Sanctions were crumbling under the stress of France and Russia and the U.N.'s corruption.

PixelPusher
11-05-2007, 08:25 PM
Also, most of the ISG's conclusion on the disposition of the WMD's is couched with the phrase "no evidence was found," which doesn't preclude that it still existed but that they were unable to find it.

The Loch Ness monster is real.

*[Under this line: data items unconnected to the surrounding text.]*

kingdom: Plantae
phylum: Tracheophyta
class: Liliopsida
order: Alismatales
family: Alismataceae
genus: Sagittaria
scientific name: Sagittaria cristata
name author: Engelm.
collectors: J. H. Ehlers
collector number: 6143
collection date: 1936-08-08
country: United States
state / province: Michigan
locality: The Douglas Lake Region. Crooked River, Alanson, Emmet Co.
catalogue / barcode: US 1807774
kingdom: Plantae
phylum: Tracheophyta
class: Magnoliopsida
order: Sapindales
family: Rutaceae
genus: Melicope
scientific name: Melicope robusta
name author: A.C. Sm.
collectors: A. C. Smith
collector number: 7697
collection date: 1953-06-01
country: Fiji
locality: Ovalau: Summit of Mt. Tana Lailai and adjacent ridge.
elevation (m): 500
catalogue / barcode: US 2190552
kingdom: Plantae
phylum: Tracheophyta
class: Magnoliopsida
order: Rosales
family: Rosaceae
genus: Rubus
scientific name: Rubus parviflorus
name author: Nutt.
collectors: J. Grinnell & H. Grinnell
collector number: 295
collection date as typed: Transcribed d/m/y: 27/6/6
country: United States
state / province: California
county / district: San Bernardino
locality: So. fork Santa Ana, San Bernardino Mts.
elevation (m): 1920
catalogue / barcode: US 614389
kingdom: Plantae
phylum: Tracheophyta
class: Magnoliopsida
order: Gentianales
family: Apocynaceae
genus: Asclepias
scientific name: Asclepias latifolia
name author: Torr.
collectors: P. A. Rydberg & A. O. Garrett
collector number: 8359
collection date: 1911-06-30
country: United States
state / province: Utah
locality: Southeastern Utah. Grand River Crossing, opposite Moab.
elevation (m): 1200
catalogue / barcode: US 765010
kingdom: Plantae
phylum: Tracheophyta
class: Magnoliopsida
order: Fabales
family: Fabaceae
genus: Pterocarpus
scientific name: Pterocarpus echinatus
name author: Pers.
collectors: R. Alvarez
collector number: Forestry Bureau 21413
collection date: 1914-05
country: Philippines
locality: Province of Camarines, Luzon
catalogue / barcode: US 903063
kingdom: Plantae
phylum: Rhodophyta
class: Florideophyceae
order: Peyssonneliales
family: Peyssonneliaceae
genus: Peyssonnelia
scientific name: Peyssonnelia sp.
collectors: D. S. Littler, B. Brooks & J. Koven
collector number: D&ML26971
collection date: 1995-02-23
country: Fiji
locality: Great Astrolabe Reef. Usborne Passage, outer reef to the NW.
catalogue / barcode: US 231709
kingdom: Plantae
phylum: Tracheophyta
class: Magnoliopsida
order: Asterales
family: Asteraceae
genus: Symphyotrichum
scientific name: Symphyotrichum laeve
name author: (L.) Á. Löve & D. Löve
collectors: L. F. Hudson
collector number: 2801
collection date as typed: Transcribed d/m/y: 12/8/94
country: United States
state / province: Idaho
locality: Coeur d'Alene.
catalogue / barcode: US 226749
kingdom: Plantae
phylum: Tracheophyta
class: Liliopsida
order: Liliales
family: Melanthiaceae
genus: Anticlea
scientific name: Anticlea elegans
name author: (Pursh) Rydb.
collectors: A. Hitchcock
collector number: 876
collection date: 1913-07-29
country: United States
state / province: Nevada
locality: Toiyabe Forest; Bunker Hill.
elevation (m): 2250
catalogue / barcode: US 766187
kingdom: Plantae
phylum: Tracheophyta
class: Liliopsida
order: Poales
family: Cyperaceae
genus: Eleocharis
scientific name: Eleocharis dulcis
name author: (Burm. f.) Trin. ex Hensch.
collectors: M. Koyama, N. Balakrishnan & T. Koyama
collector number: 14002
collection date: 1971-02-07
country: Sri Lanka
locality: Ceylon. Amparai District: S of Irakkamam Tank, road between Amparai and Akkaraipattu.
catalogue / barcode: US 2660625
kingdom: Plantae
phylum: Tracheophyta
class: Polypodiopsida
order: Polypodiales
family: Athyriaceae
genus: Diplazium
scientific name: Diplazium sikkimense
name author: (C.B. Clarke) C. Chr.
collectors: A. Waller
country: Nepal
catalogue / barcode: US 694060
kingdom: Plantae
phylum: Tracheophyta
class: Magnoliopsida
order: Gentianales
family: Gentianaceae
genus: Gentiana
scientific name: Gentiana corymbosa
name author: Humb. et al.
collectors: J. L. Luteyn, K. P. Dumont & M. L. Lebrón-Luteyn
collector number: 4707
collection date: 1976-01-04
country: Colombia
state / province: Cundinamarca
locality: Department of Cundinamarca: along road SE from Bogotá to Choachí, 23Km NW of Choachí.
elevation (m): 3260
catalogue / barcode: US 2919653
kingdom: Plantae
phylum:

The fact that no evidence of the creature has been found doesn't preclude that Nessie still exists, just that the research teams with their sonar equipment were unable to find it.

Nbadan
11-06-2007, 04:36 AM
Sanctions were crumbling under the stress of France and Russia and the U.N.'s corruption.

Actually, once the US went in, we found that sanctions seemed to be working better than planned...Iraq had not reconstituted much of it's conventional weapons programs, much less it's biological or chemical capabilities...besides, Iraq was hardly the 'imminent threat' that the Bush Administration portrayed it to be....fact is, the Average American has a better chance of constituting WMD with chemicals they have in their garage than Saddam had when the U.S. attacked under the as-pieces of finding huge stockpiles of weapons, not a ability to someday reconstitute a dormant WMD program.....

Yonivore
11-06-2007, 07:42 AM
Actually, once the US went in, we found that sanctions seemed to be working better than planned...Iraq had not reconstituted much of it's conventional weapons programs, much less it's biological or chemical capabilities...besides, Iraq was hardly the 'imminent threat' that the Bush Administration portrayed it to be....fact is, the Average American has a better chance of constituting WMD with chemicals they have in their garage than Saddam had when the U.S. attacked under the as-pieces of finding huge stockpiles of weapons, not a ability to someday reconstitute a dormant WMD program.....
Actually, we found he had increased his budget for weapons programs from approximately 5 to 500 million dollars a year due to OFF kickbacks not being tracked by the UN.

clambake
11-06-2007, 11:23 AM
Actually, we found he had increased his budget for weapons programs from approximately 5 to 500 million dollars a year due to OFF kickbacks not being tracked by the UN.
we increased our budget to make up stories. look up and you can see the results.

ChumpDumper
11-06-2007, 11:50 AM
Actually, we found he had increased his budget for weapons programs from approximately 5 to 500 million dollars a year due to OFF kickbacks not being tracked by the UN.So where are the WMDs?

Did we not ask Saddam anything about this main reason for the war?

clambake
11-06-2007, 11:59 AM
why bother. we don't look for bin ladin anymore. we know where the crude is.